### WORK TO BE COMPLETED
All of the data should be reproduced word for word, though its pictures must be omitted.

- - - - - - -

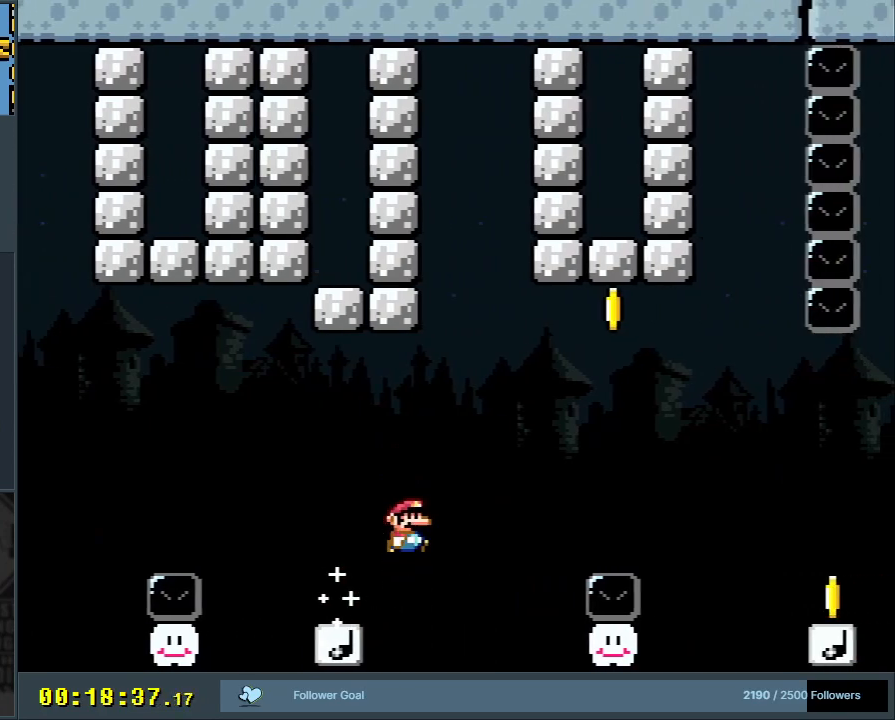
{"buttons": ["B", "Y", "DPAD_LEFT"], "events": [[50, "DPAD_RIGHT", "down"], [250, "DPAD_RIGHT", "up"], [433, "DPAD_LEFT", "down"]]}
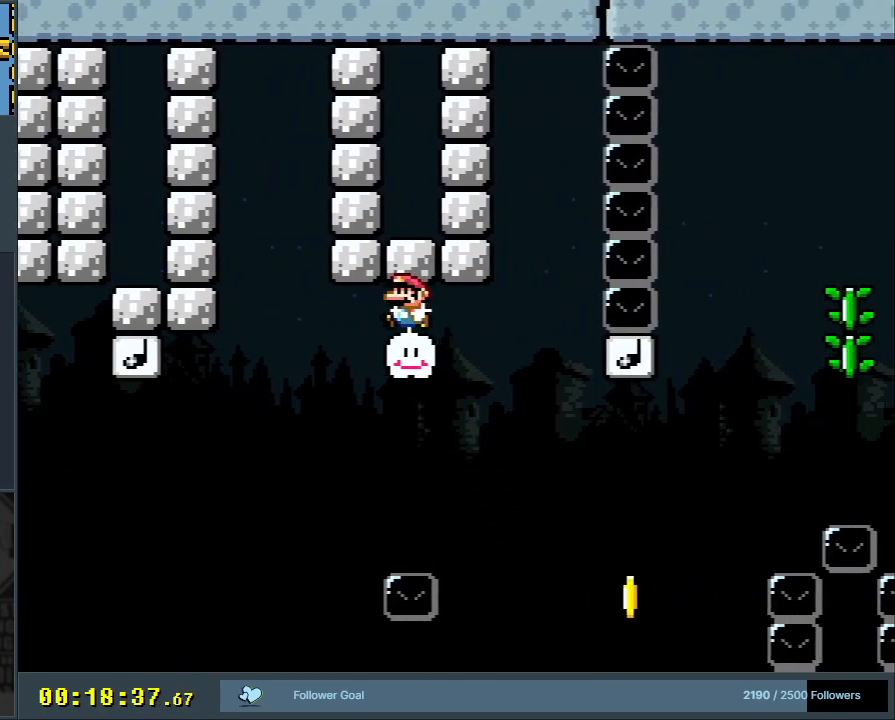
{"buttons": ["B", "Y"], "events": [[33, "DPAD_LEFT", "up"], [150, "DPAD_RIGHT", "down"], [483, "DPAD_RIGHT", "up"]]}
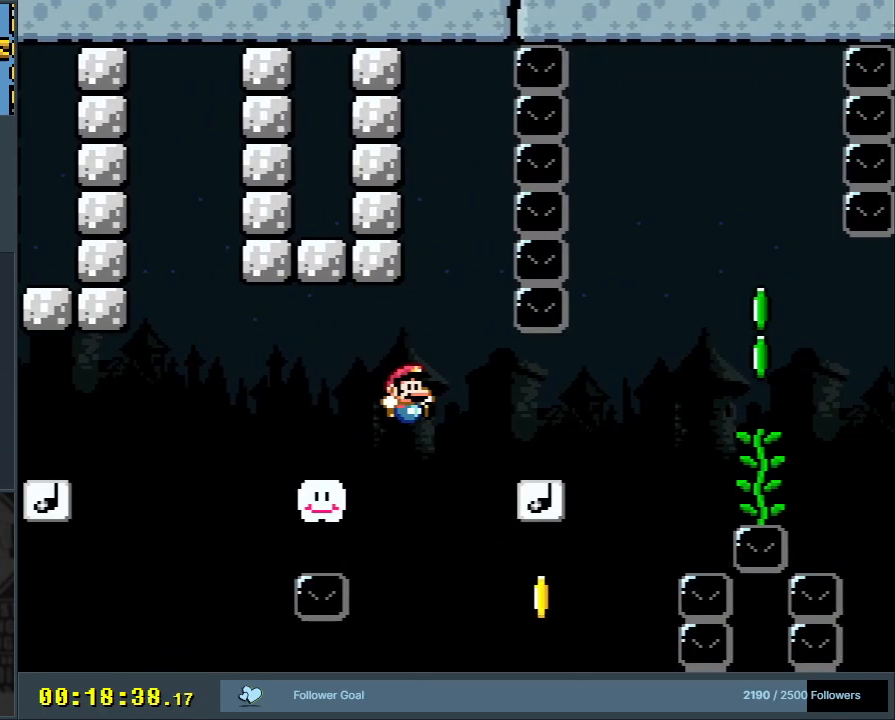
{"buttons": ["B", "Y", "DPAD_RIGHT"], "events": [[150, "DPAD_RIGHT", "down"], [183, "DPAD_RIGHT", "up"], [400, "DPAD_RIGHT", "down"]]}
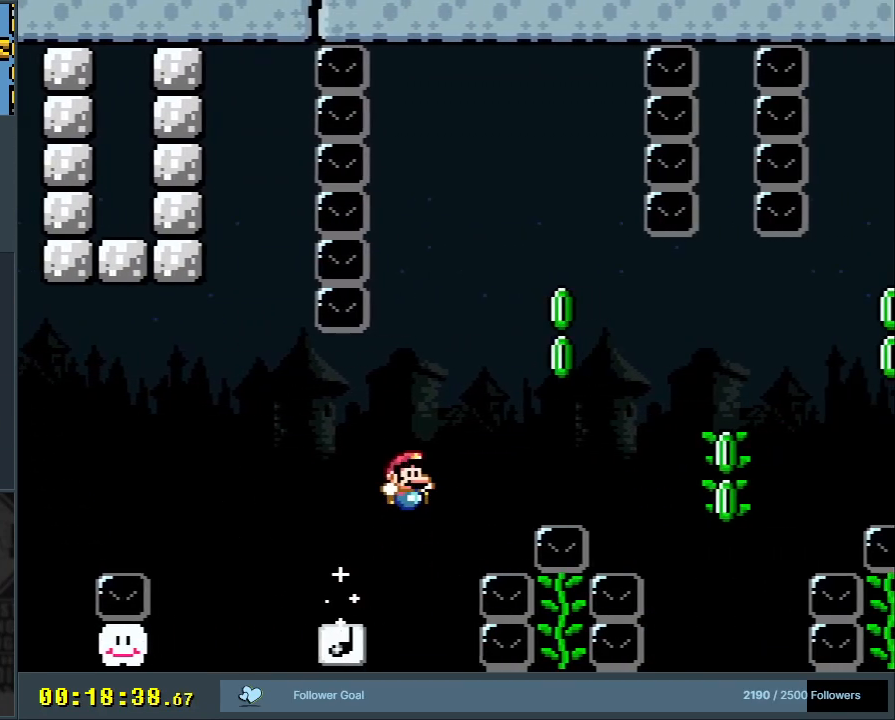
{"buttons": ["Y"], "events": [[83, "DPAD_RIGHT", "up"], [117, "B", "up"], [183, "DPAD_UP", "down"], [400, "DPAD_UP", "up"], [450, "B", "down"], [500, "B", "up"]]}
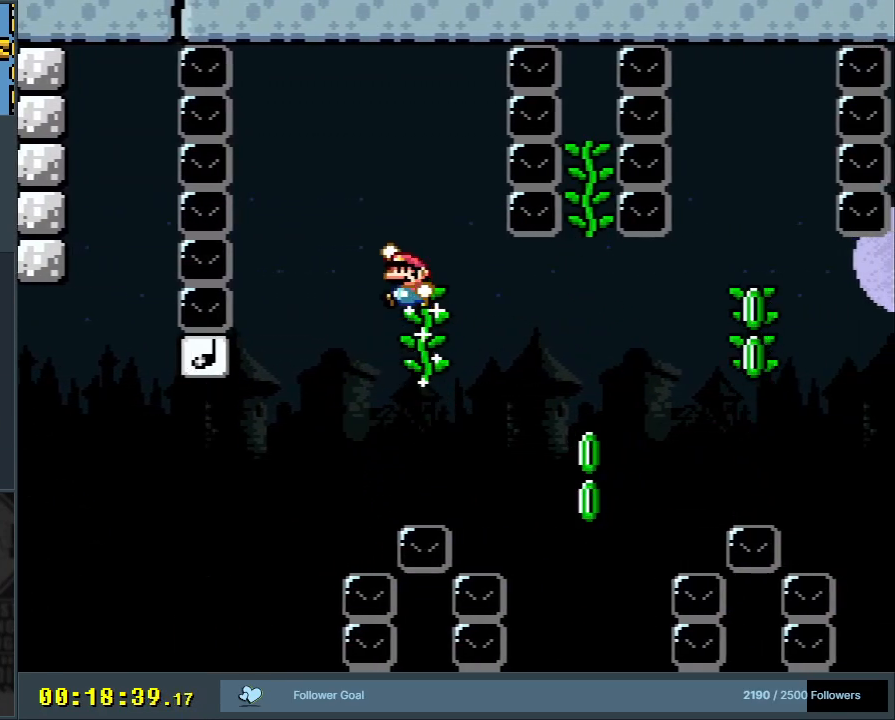
{"buttons": ["B", "Y", "DPAD_RIGHT"], "events": [[117, "DPAD_RIGHT", "down"], [233, "B", "down"]]}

- - - - - - -

### SOLUTION TO THIS EXERCISE
{"buttons": ["B", "Y", "DPAD_LEFT"], "events": [[50, "DPAD_RIGHT", "down"], [250, "DPAD_RIGHT", "up"], [433, "DPAD_LEFT", "down"]]}
{"buttons": ["B", "Y"], "events": [[33, "DPAD_LEFT", "up"], [150, "DPAD_RIGHT", "down"], [483, "DPAD_RIGHT", "up"]]}
{"buttons": ["B", "Y", "DPAD_RIGHT"], "events": [[150, "DPAD_RIGHT", "down"], [183, "DPAD_RIGHT", "up"], [400, "DPAD_RIGHT", "down"]]}
{"buttons": ["Y"], "events": [[83, "DPAD_RIGHT", "up"], [117, "B", "up"], [183, "DPAD_UP", "down"], [400, "DPAD_UP", "up"], [450, "B", "down"], [500, "B", "up"]]}
{"buttons": ["B", "Y", "DPAD_RIGHT"], "events": [[117, "DPAD_RIGHT", "down"], [233, "B", "down"]]}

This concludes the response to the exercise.